Nicoletta Marchiandi, die am 9. März auf einem Treffen der Steuerungs- und Beratungsgruppe des Enterprise Europe Network über die Internationalisierung von KMU sprechen wird, sagte, nur relativ wenige KMU verfügten über Erfahrungen mit dem Export. Dabei seien Märkte wie China, Indien und Russland für dynamische KMU von überragender Bedeutung.

"Für KMU ist der Zugang zu Großkunden aussichtslos, wenn sie nicht Teil eines bestimmten Clusters sind. Sie stehen vor sprachlichen Hürden und wissen oftmals nicht, wie sie an Informationen über ausländische Märkte herankommen können", sagte sie im Gespräch mit EurActiv.

Marchiandi, die außerdem die Abteilung für Innovation bei der Handelskammer Turin leitet, verwies insbesondere auf die Automobilbranche und Luftfahrt-Cluster in Norditalien, bei denen die Wissenschaft mit großen und kleinen Unternehmen zusammenarbeitet. Dadurch können ortsansässige Unternehmen die Region als Drehscheibe für hochwertige F&E (Forschung und Entwicklung) in der Fahrzeug- und Luftfahrtbranche vermarkten.

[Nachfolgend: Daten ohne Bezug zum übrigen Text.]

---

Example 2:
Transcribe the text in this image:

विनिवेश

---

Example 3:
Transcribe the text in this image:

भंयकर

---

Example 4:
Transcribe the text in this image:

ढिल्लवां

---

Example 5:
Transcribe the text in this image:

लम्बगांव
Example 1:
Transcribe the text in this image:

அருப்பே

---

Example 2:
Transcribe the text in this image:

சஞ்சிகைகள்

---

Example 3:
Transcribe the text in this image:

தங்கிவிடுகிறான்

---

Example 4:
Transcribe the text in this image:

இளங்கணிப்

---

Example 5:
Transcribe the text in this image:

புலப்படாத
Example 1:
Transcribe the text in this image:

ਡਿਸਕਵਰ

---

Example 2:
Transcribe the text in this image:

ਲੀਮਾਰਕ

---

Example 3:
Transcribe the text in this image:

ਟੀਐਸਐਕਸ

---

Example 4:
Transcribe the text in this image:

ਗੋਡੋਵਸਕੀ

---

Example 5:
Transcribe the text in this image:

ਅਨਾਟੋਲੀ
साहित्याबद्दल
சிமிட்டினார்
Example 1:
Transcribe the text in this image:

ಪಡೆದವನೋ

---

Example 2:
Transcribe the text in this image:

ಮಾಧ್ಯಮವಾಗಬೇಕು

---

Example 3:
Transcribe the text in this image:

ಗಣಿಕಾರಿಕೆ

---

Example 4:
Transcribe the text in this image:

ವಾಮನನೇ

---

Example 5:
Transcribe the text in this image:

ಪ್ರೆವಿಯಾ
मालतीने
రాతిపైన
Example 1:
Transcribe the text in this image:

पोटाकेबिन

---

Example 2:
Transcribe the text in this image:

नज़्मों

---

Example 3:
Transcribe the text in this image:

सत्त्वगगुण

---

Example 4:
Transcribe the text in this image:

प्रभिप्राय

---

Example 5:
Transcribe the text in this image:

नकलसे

Dabei werde viel Geld investiert, um die gesamte Versorgungskette in Turin zu schaffen und diese im Ausland vorzustellen.

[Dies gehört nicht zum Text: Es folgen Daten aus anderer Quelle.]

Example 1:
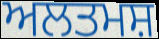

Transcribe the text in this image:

ਅਲਤਮਸ਼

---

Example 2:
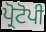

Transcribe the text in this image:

ਪ੍ਰੋਟੋਪੀ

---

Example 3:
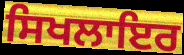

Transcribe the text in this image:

ਸਿਖਲਾਇਰ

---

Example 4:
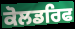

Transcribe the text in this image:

ਕੋਲਡਰਿਫ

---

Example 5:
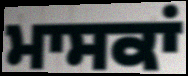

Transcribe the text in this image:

ਮਾਸਕਾਂ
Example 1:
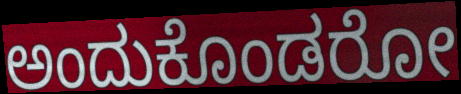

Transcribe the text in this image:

ಅಂದುಕೊಂಡರೋ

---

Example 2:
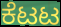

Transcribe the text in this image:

ಕೆಟಟ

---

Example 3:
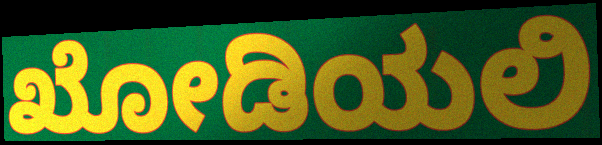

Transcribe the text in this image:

ಖೋಡಿಯಲಿ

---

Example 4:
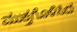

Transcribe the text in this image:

ಮುಕ್ತಗೊಳಿಸಿದ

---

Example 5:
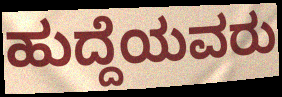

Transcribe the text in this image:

ಹುದ್ದೆಯವರು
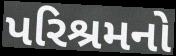
પરિશ્રમનો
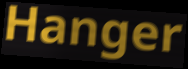
Hanger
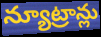
న్యూట్రాన్లు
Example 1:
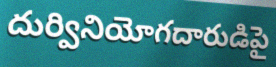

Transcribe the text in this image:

దుర్వినియోగదారుడిపై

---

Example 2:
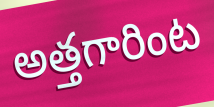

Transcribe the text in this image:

అత్తగారింట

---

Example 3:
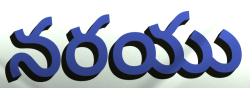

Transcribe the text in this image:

నరయు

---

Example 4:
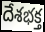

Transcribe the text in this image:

దేశభక్త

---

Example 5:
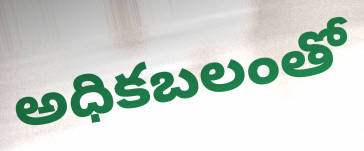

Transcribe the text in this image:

అధికబలంతో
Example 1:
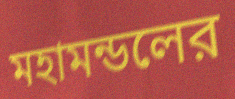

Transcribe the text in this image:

মহামন্ডলের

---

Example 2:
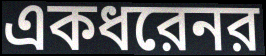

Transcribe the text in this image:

একধরেনর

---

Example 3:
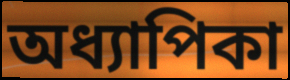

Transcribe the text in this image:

অধ্যাপিকা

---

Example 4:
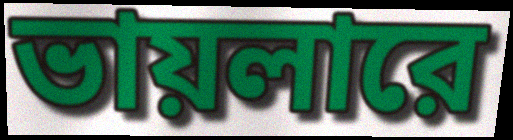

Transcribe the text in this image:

Mit dieser Strategie habe man Kunden aus Kanada und China gewinnen können. Zudem ermögliche sie kleinen Firmen Geschäftsbeziehungen, die ihnen andernfalls nicht offen stünden.

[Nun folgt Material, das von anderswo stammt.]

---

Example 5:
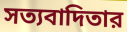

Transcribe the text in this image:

সত্যবাদিতার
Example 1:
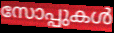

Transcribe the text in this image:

സോപ്പുകൾ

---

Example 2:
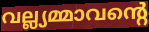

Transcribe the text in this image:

വല്ല്യമ്മാവന്റെ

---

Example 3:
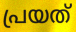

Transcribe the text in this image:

പ്രയത്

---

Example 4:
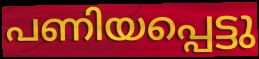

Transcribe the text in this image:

പണിയപ്പെട്ടു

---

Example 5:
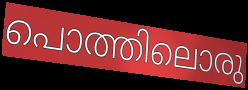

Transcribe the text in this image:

പൊത്തിലൊരു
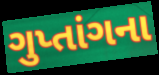
ગુપ્તાંગના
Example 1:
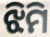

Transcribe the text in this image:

ଝିମି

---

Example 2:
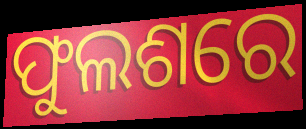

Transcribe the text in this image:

ଫୁଲଶରେ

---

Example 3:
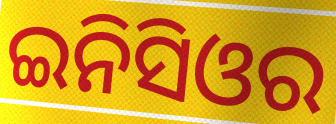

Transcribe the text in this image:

ଇନିସିଓର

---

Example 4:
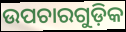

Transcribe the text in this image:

ଉପଚାରଗୁଡ଼ିକ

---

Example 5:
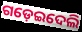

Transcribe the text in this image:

ଗଡ଼େଇଦେଲି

Um im Ausland erfolgreich zu sein, müssen europäische Cluster Marchiandi zufolge einen innovativen Ansatz verfolgen. Sie räumt ein, dass dies für einige Kleinunternehmen nicht immer einfach ist.

Innovation müsse zur Geschäftsstrategie von KMU gehören, obwohl dies für einige schwierig sein könne, nicht zuletzt für Unternehmen mit traditioneller Unternehmenskultur.

Die EU plant derzeit die Eröffnung einer Reihe neuer Büros weltweit, die kleinen Firmen dabei unterstützen sollen, sich neue Märkte zu erschließen (EurActiv vom 29. Januar 2010). Ein derartiges Zentrum besteht seit 2008 in Indien und ein anderes KMU-Zentrum soll bei Ende des Jahres in Beijing eröffnen (EurActiv vom 24. Februar 2010).

Ähnliche Büros sind ebenfalls in Bangkok und Moskau geplant. Dazu kommen privat geführte Dienste in Hongkong, Malaysien und Singapur. Wirtschaftsvertreter haben zudem vorgeschlagen, den Europäischen Auswärtigen Dienst (EAD) dafür zu nutzen, dass KMU in ausländischen Märkten leichter Fuß fassen können (EurActiv vom 8. Februar 2010).

Nächste Schritte: 
  • 9.-10. März: Treffen des Steuerungs- und Beratungsausschusses des Enterprise Europe Network (EEN).
Hintergrund : 

Die Europäische Union möchte Cluster aus Großunternehmen, KMU, Wissenschaftlern und anderen wirtschaftlichen Akteuren fördern, um Innovation zu fördern, eine kritische Masse von wirtschaftlichem und F&E-Sachverstand zusammenzuführen und das Meiste aus Investitionen herauszuholen (EurActiv vom 20. Januar 2010).

Derzeit bestehen ungefähr 2.000 europäische Wettbewerbscluster, welche die Europäische Kommission zu weltweit führenden Zentren für Innovation ausbauen will.

Das Enterprise Europe Network ist eine Organisation zur Wirtschaftsförderung mit Vertretungen in 45 Ländern. Sie hilft Firmen hauptsächlich dabei, innerhalb der EU neue Möglichkeiten auszuschöpfen, wendet ihre Aufmerksamkeit jedoch immer mehr den wachsenden Märkten in den Schwellenländern zu.